- **Aim of the exercise**
The entries that follow include a run beginning at the line with "Communicate the value" and ending at the line with "Digital Equity and Inclusion strategy"; restate that run word for word and leave the rest out.

____ Data supplied

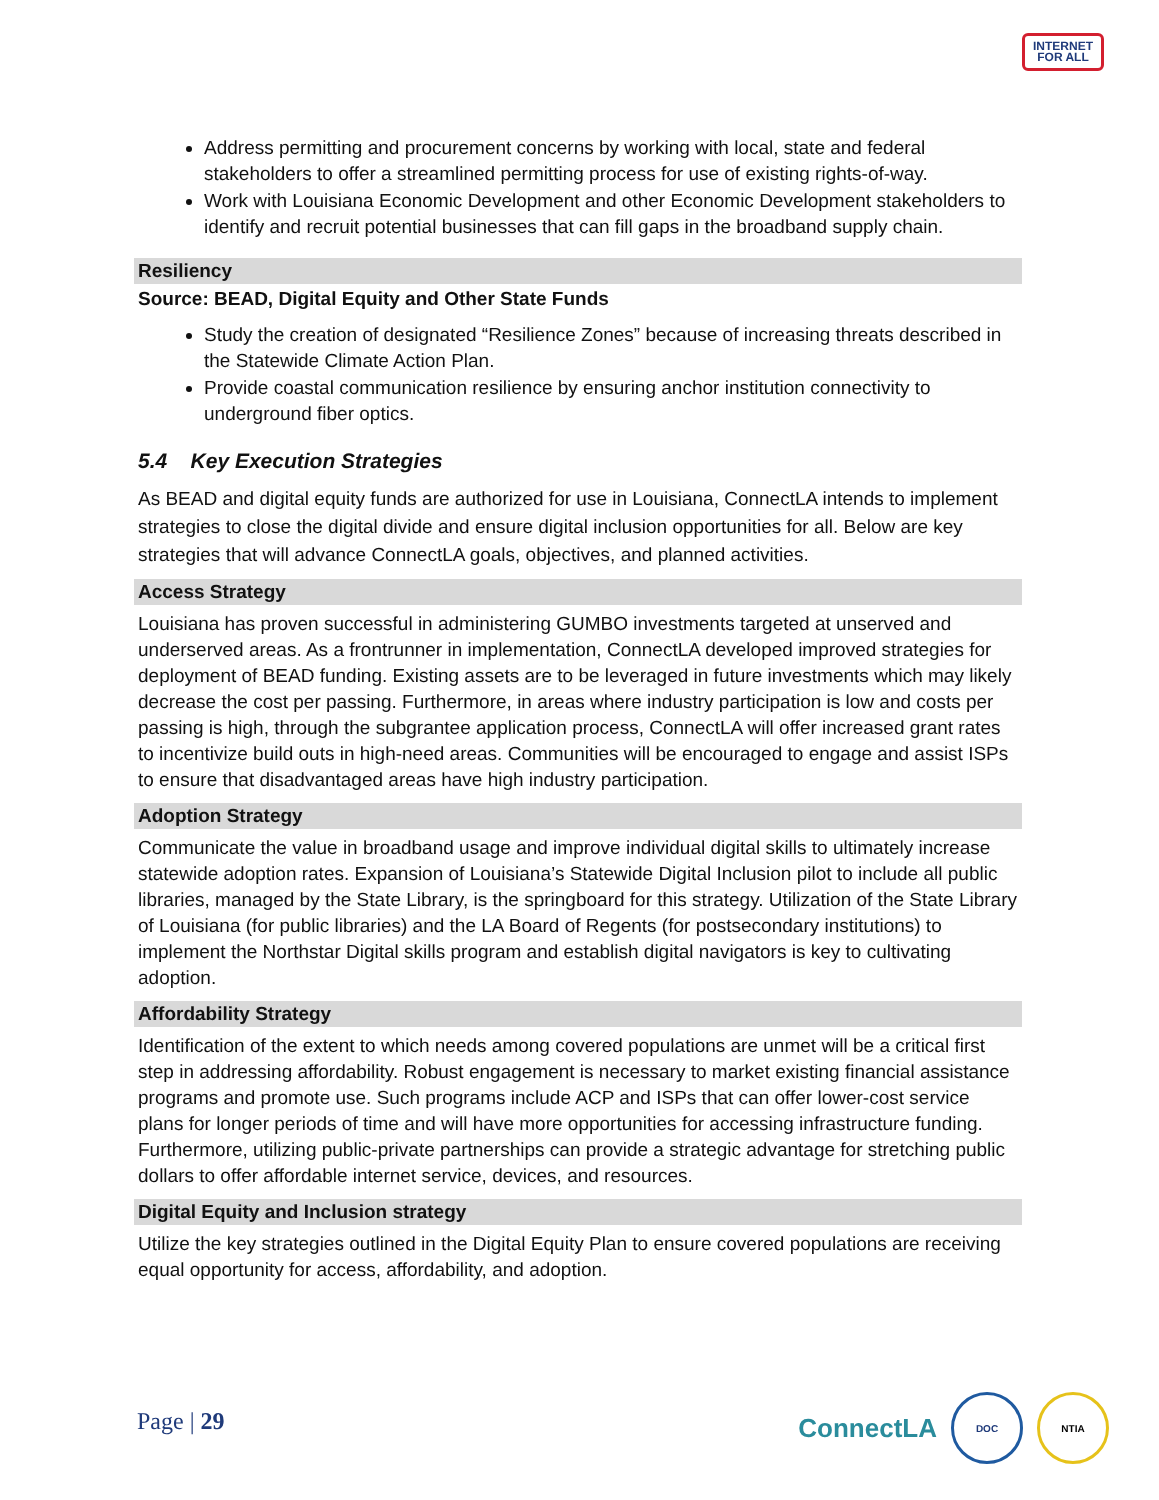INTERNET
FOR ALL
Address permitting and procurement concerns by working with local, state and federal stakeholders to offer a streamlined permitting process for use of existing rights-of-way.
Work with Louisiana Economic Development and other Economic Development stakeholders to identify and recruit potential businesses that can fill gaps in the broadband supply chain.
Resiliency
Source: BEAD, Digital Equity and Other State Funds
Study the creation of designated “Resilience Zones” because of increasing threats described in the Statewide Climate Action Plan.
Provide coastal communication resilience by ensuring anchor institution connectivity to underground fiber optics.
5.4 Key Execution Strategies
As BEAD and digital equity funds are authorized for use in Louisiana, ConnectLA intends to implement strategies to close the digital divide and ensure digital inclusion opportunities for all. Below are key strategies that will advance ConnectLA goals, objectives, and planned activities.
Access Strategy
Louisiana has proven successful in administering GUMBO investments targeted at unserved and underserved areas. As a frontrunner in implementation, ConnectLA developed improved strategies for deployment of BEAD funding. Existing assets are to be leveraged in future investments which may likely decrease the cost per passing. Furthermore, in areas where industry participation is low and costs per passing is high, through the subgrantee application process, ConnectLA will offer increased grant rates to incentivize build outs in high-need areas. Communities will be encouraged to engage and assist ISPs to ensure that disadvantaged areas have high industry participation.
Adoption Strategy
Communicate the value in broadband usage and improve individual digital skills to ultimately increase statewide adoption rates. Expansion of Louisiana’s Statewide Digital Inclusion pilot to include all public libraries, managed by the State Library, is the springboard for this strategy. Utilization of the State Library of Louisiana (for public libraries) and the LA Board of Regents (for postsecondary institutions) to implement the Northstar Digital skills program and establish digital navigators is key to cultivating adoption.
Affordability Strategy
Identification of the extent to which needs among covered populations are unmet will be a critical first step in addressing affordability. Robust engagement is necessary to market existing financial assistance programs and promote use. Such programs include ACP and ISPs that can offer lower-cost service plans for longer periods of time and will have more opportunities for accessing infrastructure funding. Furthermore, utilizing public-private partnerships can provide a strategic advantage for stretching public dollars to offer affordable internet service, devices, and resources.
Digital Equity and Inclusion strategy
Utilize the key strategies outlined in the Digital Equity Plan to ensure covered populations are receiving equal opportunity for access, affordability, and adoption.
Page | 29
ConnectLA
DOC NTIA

________

- **Answer to the exercise**
Communicate the value in broadband usage and improve individual digital skills to ultimately increase statewide adoption rates. Expansion of Louisiana’s Statewide Digital Inclusion pilot to include all public libraries, managed by the State Library, is the springboard for this strategy. Utilization of the State Library of Louisiana (for public libraries) and the LA Board of Regents (for postsecondary institutions) to implement the Northstar Digital skills program and establish digital navigators is key to cultivating adoption.
Affordability Strategy
Identification of the extent to which needs among covered populations are unmet will be a critical first step in addressing affordability. Robust engagement is necessary to market existing financial assistance programs and promote use. Such programs include ACP and ISPs that can offer lower-cost service plans for longer periods of time and will have more opportunities for accessing infrastructure funding. Furthermore, utilizing public-private partnerships can provide a strategic advantage for stretching public dollars to offer affordable internet service, devices, and resources.
Digital Equity and Inclusion strategy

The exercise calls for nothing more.